Erfahrungsberichte aus Mississippi

Waynesboro: Lisa Albinger

Hallo iSt-Team!

Hier kommt also mein Lebenszeichen aus Mississippi. Ich habe mich hier sehr gut eingelebt, bin in meiner Familie zuhause und habe in der Schule schon viele Freunde kennen gelernt. Welche Erfahrungen ich bisher gemacht habe??? Tausende!!!! Vor allem habe ich festgestellt, dass man, egal was kommt, alles immer auf eine gute Art und Weise sehen kann.

Bei mir war anfangs alles ziemlich chaotisch. Zwölf Stunden bevor ich in Deutschland los bin zum Flughafen, hat mich mein Area Rep angerufen und mir gesagt, dass ich erstmal bei ihnen wohnen werde, weil das mit meiner ursprünglichen Familie nicht klappt. Man hatte erst kurz davor herausgefunden, dass meine ursprüngliche Gastmutter gesundheitliche Probleme hat mit der Versorgung ihrer eigenen Kinder schon ausgelastet ist.

Dann ist mein Flug auch noch acht Stunden später abgeflogen als er sollte und ich habe meinen Anschlussflug nicht erreicht, musste also einen Nacht in Atlanta bleiben.
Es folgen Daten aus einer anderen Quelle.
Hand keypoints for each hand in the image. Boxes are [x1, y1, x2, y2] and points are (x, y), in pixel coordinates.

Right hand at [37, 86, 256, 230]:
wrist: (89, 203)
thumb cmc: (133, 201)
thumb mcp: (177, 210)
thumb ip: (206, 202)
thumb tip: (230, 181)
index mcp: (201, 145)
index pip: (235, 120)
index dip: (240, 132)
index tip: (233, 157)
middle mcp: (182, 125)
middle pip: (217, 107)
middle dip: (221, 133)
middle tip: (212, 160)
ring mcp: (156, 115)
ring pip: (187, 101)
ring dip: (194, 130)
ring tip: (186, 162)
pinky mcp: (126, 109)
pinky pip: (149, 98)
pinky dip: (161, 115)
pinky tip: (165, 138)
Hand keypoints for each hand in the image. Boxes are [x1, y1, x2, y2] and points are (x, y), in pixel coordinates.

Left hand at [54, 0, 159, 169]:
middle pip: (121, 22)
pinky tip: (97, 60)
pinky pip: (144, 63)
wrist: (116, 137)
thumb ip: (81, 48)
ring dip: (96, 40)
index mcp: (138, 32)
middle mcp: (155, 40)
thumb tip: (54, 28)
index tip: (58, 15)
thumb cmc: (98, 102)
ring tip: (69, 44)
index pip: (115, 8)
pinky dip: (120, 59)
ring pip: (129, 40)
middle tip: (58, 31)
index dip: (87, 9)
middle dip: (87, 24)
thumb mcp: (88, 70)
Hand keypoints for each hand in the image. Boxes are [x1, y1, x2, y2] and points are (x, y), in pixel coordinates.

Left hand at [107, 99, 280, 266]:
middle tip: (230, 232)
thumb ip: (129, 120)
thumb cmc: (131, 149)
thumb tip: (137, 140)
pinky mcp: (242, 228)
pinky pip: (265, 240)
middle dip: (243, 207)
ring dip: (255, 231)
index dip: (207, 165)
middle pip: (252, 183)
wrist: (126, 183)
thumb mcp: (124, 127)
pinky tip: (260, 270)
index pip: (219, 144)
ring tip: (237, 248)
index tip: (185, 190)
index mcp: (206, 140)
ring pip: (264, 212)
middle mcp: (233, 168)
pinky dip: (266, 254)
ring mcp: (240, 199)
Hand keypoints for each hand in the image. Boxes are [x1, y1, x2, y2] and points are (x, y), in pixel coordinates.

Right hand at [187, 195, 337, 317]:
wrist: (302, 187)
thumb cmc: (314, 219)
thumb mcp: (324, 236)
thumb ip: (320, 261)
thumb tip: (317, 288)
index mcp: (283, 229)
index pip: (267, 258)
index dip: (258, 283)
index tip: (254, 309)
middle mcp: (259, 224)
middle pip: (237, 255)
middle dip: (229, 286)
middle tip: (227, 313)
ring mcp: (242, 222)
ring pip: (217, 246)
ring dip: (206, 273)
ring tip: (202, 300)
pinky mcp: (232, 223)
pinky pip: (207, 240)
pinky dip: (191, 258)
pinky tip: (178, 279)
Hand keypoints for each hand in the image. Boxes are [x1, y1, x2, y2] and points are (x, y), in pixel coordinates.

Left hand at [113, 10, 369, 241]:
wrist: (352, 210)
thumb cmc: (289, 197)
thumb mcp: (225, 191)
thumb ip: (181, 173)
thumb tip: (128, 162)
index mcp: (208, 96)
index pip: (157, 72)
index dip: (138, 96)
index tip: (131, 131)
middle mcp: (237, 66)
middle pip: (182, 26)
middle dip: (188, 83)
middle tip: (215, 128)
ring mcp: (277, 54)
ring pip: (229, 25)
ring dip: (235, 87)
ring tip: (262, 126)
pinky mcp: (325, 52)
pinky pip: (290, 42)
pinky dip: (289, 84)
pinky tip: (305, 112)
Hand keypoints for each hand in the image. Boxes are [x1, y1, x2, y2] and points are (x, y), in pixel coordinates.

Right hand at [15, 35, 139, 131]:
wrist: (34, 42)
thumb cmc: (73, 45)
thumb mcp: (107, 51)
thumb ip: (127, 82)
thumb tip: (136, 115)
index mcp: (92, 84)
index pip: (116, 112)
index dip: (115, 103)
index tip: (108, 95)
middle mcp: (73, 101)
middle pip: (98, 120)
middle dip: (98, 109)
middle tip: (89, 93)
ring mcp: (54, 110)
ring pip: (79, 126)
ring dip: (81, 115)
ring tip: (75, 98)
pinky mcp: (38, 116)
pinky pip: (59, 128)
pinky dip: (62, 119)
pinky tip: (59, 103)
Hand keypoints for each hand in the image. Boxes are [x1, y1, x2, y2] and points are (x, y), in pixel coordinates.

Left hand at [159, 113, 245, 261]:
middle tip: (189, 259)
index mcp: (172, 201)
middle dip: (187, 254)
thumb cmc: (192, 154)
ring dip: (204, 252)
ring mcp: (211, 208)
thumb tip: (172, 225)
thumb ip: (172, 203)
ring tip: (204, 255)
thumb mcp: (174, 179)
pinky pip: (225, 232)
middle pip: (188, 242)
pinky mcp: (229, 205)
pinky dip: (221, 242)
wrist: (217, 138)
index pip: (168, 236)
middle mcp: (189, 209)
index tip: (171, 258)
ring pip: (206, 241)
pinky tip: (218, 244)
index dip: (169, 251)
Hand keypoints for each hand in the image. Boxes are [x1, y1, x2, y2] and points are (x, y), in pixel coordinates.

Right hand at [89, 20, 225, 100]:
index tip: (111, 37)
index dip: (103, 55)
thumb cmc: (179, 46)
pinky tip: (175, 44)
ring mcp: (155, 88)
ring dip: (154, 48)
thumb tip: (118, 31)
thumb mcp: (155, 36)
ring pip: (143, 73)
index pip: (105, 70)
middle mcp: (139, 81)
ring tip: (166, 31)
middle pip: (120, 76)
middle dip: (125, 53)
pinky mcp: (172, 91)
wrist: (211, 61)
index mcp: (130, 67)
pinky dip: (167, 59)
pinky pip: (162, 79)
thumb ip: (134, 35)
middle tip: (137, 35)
Ich bin dann aber gut in Meridian, Mississippi angekommen, wo ich von meinem Area Rep und ihrem Mann abgeholt wurde.

Weil hier die Schule schon angefangen hatte, sind wir vom Flughafen direkt zum Gesundheitszentrum der Schule gefahren und sie haben alle meine Impfungen gecheckt. Am Tag danach bin ich schon in die Schule gegangen. Dann war glücklicherweise Wochenende und ich hatte Zeit Schlaf nachzuholen.
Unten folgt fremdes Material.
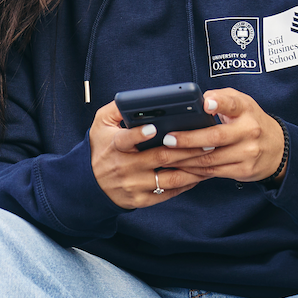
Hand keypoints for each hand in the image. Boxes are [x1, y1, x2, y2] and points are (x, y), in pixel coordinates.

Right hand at [89, 101, 203, 208]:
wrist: (89, 184)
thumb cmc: (100, 149)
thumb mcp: (100, 124)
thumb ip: (117, 108)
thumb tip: (137, 97)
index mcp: (114, 146)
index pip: (125, 140)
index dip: (139, 134)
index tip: (154, 128)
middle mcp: (124, 167)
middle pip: (160, 158)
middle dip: (186, 149)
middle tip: (207, 141)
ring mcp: (134, 185)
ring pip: (170, 178)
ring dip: (192, 169)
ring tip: (208, 157)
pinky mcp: (141, 200)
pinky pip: (168, 193)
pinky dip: (186, 184)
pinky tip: (198, 174)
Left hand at [152, 87, 285, 183]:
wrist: (278, 149)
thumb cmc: (250, 121)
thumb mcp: (241, 103)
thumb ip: (221, 97)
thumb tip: (198, 100)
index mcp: (246, 110)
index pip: (233, 104)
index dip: (219, 103)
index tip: (206, 103)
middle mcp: (249, 131)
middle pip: (215, 137)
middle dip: (188, 139)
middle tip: (168, 139)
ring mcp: (248, 153)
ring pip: (211, 158)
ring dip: (185, 158)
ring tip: (165, 156)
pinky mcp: (244, 170)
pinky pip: (214, 171)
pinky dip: (194, 170)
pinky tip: (180, 166)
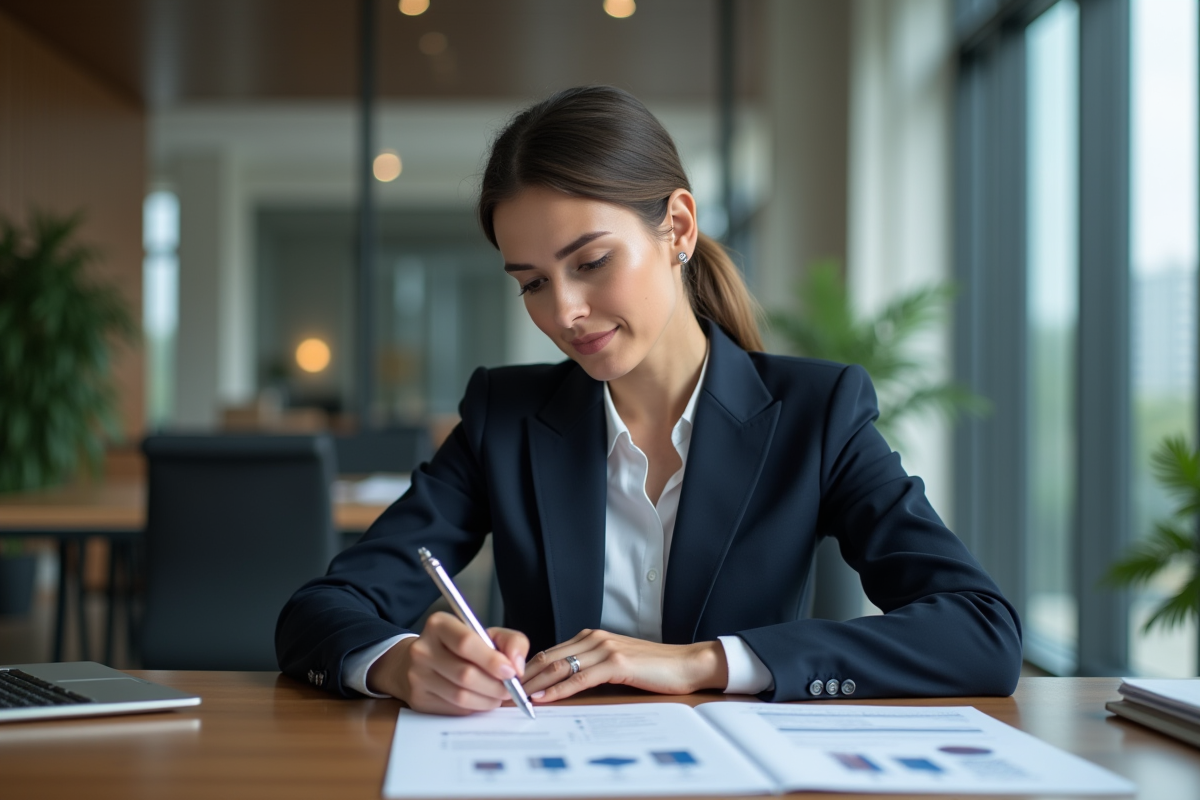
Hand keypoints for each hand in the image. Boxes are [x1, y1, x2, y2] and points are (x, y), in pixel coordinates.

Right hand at [366, 611, 528, 715]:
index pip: (466, 642)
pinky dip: (473, 707)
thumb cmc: (459, 646)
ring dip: (487, 700)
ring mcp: (417, 676)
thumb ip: (511, 642)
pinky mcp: (418, 699)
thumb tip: (517, 666)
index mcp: (439, 625)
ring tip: (497, 695)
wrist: (418, 661)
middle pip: (465, 674)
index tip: (511, 671)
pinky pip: (454, 709)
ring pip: (461, 696)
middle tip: (510, 689)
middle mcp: (422, 649)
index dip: (492, 660)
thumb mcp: (486, 634)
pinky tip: (479, 700)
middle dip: (495, 685)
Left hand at [520, 629, 728, 702]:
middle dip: (524, 676)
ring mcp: (605, 649)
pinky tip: (544, 699)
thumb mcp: (617, 663)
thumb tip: (563, 682)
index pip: (551, 651)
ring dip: (535, 684)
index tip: (511, 684)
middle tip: (504, 692)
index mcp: (593, 636)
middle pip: (549, 656)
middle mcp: (595, 638)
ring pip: (559, 666)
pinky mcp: (616, 663)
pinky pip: (579, 678)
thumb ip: (592, 666)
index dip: (528, 668)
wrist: (686, 664)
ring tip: (516, 698)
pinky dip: (558, 690)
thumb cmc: (654, 667)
Jetzt kommt aber was ich eigentlich unbedingt sagen will. Ich hätte nie gedacht, dass der Area Rep eine so große Rolle spielt. Ich denke das ist nicht immer der Fall, aber mein Area Rep (inzwischen allerdings meine Gastmutter) ist spitze und wahnsinnig engagiert. Ich habe einen Monat mit ihrer Familie gelebt, bevor wir eine neue Gastfamilie für mich gefunden haben. Ich kam dann zu einer alleinstehenden Frau, die gut zu mir war, es hat aber einfach nicht sonderlich gut geklappt. Diese Frau konnte meinen Area Rep, mit der ich einen Monat lang gelebt habe, nicht leiden und meinte dann nach gut drei Wochen, dass ich nicht länger mit ihr leben könnte wenn Elena weiterhin mein Area Rep ist. Meine Reaktion darauf war okay, dann werde ich wohl in eine andere Familie müssen, weil ich definitiv möchte, dass sie mein Area Rep bleibt.

Ich denke manche Leute verstehen sich auf Anhieb gut und bei anderen klappt es halt nicht. So war es zumindest bei mir. Ich habe mich von Anfang an gut mit Elena und ihrer Familie verstanden und in den vier Wochen, in denen ich nicht mit ihnen gelebt habe, hatten wir täglichen E-Mail-Kontakt.

Elena und ihr Ehemann haben dann beschlossen, dass ich bei ihnen leben kann. Das ging alles ziemlich schnell. Ich habe nach der Schule mein Zeug gepackt und Elena hat mich am selben Tag abgeholt. Jetzt lebe ich also wieder mit der Familie, mit der ich am Anfang gelebt habe. Elena ist jetzt nicht mehr mein Area Rep, weil das nicht möglich ist, dass sie gleichzeitig meine Gastmutter und meine Betreuerin ist. Das alles war nie geplant, sie wollten dieses Jahr eigentlich keinen Exchange Student, aber wir haben uns einfach von Anfang an gut verstanden und ich bin warnsinnig froh, dass ich jetzt hier bin. Ich bin ihr dankbar für alles was sie für mich getan hat. Sie ist Area Rep von sechs anderen Exchange Students und ich bekomme natürlich viel mit. Sie organisiert von Zeit zu Zeit Treffen und wir waren schon alle zusammen in New Orleans. Ich denke, nicht jeder Area Rep ist so engagiert und hat so viel Kontakt zu seinen Austauschschülern.

Ich war die ganze letzte Woche mit meiner Gastfamilie in Gatlinburg, Tennessee. Wir hatten einen großartigen Urlaub und ich werde bestimmt viele Erinnerungen daran haben. Auch wenn anfangs alles chaotisch war und man nicht von einem perfekten Start sprechen kann, war es vermutlich das Beste, was mir passieren konnte. Ich genieße weiterhin meinen Schüleraustausch USA. Er wird schneller vergehen als ich es mir lieb ist.